Hasta que el Tribunal Constitucional lo revelara, ignoraba que la nacionalidad dominicana conservara algún valor.
Esa bendita sentencia le puso precio a una nacionalidad de muy baja estima aun para sus ciudadanos; tanto que ya entramos en la categoría de Estados xenófobos y racistas del mundo. Pensaba que esos atributos le eran imputables a naciones ricas. Estoy resuelto a abandonar mis complejos y a ostentar sin titubeos el pasaporte que antes metía en los recodos más guardados de la vergüenza.

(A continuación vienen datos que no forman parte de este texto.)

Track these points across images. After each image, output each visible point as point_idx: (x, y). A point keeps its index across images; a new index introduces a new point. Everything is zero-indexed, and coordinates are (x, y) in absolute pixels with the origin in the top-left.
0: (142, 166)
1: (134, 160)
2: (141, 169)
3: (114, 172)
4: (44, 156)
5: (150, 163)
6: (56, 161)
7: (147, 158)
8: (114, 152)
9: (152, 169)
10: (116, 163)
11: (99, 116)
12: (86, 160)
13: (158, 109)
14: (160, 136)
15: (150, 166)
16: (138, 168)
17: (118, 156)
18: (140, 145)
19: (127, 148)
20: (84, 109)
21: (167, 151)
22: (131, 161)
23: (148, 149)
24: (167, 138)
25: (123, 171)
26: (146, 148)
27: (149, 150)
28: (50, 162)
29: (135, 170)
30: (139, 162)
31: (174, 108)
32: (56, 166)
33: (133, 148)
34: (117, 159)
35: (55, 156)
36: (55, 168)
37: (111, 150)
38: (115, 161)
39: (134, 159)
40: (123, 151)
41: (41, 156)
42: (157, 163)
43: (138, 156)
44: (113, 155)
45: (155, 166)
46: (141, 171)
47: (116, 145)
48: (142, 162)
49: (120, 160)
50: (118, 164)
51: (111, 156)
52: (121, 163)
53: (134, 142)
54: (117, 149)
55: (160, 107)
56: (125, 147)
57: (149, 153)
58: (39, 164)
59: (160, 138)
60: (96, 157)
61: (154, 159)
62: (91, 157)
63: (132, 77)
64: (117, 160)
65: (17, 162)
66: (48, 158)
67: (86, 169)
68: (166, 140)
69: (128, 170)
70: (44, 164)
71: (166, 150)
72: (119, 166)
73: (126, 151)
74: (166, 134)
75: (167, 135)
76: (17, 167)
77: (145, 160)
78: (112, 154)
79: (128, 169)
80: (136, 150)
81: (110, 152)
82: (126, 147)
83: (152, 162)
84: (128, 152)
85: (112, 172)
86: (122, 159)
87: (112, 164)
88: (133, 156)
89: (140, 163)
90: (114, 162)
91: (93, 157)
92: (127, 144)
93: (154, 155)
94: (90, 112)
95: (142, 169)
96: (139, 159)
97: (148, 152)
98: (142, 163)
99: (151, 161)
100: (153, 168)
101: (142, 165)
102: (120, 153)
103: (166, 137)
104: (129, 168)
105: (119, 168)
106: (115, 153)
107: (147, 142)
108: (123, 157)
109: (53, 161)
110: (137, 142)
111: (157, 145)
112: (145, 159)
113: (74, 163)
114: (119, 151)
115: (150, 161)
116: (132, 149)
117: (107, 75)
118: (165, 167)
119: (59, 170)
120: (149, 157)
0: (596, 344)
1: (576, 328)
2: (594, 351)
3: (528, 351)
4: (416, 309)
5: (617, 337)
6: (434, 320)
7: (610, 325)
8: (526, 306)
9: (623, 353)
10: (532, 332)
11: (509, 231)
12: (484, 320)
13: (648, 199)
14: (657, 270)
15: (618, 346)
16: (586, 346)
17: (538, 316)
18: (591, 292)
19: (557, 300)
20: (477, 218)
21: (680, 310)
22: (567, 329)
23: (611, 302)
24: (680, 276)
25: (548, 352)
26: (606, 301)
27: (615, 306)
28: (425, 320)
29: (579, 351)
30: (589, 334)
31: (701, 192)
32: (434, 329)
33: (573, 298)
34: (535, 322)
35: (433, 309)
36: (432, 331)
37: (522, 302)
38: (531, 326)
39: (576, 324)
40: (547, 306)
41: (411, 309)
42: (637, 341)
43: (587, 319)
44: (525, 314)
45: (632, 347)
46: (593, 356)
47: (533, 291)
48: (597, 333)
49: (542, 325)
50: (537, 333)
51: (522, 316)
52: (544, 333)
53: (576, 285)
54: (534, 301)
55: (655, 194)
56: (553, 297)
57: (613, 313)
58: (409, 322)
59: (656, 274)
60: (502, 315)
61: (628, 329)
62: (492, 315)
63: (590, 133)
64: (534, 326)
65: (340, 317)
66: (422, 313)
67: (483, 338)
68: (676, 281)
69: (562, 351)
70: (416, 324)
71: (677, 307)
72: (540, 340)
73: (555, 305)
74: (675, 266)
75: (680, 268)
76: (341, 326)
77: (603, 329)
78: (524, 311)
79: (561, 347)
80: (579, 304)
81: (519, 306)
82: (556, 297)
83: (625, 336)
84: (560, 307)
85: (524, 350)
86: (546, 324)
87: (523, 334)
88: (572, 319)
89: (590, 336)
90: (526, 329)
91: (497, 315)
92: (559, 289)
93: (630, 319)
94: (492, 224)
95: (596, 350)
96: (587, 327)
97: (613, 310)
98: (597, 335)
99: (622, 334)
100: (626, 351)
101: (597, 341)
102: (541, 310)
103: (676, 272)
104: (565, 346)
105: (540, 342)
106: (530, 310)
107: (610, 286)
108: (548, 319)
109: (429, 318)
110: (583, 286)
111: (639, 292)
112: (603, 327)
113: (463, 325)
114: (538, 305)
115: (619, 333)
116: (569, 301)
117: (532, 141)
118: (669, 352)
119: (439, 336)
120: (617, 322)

Esta virtuosa sentencia ha desempolvado un desvencijado patriotismo que ya convoca, en nombre de una “soberanía” ilusa, a un escuadrón de furibundos defensores. Pero también ha volcado medio mundo hacia este punto insular para reclamarle al Estado la nacionalidad “arrebatada” a muchos que despertaron apátridas de sus camas y tumbas.

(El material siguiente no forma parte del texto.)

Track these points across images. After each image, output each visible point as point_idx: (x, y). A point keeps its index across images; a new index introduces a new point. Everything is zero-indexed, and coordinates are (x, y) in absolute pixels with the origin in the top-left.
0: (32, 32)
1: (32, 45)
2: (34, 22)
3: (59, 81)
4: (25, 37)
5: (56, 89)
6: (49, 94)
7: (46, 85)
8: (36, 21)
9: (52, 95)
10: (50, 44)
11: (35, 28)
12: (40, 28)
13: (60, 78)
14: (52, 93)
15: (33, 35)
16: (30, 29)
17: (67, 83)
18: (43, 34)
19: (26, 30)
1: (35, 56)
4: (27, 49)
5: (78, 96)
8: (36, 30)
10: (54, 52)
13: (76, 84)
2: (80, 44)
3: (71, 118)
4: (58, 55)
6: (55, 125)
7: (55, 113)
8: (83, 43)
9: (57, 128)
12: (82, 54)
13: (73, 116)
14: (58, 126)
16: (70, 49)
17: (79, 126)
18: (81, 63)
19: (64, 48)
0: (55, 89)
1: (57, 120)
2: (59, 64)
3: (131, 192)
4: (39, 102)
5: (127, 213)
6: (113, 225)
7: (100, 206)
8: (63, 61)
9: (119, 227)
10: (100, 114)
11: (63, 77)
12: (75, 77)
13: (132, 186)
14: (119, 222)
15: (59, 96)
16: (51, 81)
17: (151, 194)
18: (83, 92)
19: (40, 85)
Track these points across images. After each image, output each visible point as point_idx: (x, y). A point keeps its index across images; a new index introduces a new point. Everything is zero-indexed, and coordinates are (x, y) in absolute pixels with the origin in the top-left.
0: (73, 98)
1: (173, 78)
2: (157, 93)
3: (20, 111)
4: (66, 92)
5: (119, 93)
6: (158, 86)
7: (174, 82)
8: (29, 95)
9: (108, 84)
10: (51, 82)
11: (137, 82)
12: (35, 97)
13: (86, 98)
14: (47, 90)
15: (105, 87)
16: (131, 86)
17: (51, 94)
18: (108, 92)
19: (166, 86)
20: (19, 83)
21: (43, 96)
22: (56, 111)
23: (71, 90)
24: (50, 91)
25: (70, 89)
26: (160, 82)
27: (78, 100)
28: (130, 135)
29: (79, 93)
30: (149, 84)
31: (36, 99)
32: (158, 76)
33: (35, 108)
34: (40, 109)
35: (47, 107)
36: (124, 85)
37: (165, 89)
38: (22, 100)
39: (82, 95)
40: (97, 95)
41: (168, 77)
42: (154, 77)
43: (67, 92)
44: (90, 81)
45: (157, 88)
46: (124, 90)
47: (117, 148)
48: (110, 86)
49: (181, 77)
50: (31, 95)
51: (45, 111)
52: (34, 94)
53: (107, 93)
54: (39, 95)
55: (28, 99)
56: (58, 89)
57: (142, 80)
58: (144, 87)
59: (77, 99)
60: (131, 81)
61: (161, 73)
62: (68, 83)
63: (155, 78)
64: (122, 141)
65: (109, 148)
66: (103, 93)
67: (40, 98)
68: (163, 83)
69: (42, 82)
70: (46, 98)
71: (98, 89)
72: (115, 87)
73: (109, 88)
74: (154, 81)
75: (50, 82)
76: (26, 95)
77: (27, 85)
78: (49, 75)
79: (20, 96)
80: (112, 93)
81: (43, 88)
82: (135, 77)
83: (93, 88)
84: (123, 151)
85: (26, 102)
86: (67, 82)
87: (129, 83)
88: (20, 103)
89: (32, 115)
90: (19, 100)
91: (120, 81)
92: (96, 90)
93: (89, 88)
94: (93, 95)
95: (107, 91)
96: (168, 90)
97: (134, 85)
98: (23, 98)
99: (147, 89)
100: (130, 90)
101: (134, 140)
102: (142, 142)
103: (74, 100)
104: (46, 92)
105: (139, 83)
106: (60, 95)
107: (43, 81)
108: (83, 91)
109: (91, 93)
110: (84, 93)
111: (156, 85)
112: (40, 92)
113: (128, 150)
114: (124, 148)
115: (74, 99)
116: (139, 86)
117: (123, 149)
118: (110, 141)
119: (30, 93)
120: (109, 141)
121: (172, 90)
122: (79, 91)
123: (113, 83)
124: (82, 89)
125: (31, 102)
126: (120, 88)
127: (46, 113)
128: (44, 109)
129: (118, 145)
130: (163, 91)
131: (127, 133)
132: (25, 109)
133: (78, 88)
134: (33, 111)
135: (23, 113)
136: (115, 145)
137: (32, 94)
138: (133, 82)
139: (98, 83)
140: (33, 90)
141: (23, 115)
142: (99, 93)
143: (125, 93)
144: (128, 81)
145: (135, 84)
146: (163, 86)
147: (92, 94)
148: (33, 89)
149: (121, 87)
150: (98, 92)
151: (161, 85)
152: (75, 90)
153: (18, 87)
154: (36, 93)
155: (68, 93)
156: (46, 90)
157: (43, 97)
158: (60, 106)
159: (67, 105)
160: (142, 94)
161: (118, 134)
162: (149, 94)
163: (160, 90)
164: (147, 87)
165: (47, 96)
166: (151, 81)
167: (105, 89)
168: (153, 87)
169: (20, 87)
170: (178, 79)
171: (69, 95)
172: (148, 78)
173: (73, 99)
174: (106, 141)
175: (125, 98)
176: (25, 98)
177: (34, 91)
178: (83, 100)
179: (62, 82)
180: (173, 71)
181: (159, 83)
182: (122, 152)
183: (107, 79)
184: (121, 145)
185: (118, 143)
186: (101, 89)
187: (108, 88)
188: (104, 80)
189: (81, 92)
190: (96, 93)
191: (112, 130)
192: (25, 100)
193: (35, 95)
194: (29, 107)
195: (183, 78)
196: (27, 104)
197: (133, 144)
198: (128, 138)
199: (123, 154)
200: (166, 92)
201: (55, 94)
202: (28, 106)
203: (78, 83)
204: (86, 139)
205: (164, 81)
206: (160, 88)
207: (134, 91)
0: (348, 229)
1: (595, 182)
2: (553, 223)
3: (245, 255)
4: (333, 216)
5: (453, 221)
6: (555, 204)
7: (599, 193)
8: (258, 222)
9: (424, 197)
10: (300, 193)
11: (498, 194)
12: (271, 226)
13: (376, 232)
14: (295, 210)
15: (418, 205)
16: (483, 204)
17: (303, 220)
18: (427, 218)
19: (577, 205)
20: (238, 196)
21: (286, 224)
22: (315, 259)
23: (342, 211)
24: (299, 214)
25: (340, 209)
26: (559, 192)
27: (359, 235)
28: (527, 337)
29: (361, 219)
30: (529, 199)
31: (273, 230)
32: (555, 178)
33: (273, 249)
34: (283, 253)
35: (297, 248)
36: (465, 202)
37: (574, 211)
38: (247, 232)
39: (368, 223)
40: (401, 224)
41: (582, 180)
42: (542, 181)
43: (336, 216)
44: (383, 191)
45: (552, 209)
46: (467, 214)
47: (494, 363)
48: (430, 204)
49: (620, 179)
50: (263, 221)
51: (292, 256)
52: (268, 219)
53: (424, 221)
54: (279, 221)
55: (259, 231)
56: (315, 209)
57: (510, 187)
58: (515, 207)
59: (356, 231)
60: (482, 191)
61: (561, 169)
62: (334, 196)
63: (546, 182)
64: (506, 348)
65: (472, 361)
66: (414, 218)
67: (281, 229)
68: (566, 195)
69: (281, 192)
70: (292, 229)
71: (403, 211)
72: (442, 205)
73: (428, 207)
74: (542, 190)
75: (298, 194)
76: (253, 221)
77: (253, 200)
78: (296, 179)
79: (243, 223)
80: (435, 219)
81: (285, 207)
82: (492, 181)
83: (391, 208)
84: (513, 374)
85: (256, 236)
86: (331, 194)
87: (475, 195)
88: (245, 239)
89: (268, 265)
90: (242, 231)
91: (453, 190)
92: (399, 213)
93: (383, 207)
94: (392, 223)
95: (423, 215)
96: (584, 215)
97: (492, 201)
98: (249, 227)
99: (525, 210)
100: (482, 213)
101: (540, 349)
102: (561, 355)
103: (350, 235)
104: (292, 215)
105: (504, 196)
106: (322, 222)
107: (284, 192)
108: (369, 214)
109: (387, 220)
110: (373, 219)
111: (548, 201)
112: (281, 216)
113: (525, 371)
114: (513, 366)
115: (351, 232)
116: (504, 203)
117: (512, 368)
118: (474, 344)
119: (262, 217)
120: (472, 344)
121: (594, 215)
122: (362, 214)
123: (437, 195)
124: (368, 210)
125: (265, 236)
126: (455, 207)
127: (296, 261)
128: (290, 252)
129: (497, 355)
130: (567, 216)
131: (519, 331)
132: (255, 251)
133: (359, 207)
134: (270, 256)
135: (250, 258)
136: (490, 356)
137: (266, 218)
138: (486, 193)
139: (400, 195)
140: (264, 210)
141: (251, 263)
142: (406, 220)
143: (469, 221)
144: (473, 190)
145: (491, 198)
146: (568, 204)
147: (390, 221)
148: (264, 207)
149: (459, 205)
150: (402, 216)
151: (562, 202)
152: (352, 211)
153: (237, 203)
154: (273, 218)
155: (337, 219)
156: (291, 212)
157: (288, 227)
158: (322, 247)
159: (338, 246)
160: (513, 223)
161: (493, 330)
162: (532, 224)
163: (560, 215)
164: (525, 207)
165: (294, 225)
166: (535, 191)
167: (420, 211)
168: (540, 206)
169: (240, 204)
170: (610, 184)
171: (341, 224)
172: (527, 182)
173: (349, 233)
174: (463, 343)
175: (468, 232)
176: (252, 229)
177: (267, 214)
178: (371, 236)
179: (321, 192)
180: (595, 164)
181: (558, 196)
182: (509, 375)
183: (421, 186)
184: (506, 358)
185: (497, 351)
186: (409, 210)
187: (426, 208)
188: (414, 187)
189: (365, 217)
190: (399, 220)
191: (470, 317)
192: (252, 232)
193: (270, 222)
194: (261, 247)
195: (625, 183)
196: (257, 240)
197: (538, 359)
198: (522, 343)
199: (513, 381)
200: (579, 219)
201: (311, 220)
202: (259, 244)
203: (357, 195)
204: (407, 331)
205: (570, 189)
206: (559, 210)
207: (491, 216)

La nacionalidad dominicana vale oro después de siglos en el mercado de la bagatela, gracias a la soberana decisión de estos ilustres letrados. Llegó el momento de venderla, inmejorable decisión financiera. Por encima de los patrioteros, del Tea Party, del Opus Dei, del Cardenal, de Martelly, del CARICOM, de la ONU y de la Comisión de Derechos Humanos, la vendo. La ofrezco a buen precio para aquellos despojados que quieren evitarse el trance de la “regularización” de la Junta Central Electoral.
Que no vengan con sensiblerías patrióticas, increpaciones civilistas ni bochornos moralistas. La vendo porque la vendo. Aun más dignamente que aquellos buenos dominicanos que la remataron a precio de fraude para abultar votos con olor haitiano o para importar mano de obra vil en confinamientos esclavistas azucareros, o los que con su indulgencia, complicidad o corrupción prostituyeron históricamente la solemnidad del registro civil para validar trampas, fraudes y fullerías.
¿Hasta dónde llega la responsabilidad de un Estado institucionalmente malogrado y con una política migratoria débil, vulnerable e indulgente para, en nombre de su “soberanía”, revertir una situación centenaria parida, en parte, de sus propias quiebras? ¿Cómo legitimar su falta? En ese contexto hasta al Estado habría que privarle de la nacionalidad dominicana. ¿Puede el derecho imponerse a la justicia o la condición política a la humana? Ese pasivo social debe cargarlo el Estado dominicano, dimensión fríamente soslayada por una sentencia abstracta e insensible.
Hoy la nación está dividida en dos bandos, los patriotas y los entreguistas. En medio de ellos un aluvión de constitucionalistas empíricos defecando las teorías más correteadas de las vísceras intestinales. Mientras ese debate agota sus contadas novedades, oferto al pregón mi dominicanidad a cualquier haitiano a quien le vendieron la ilusión de ser dominicano. Y yo no estafo.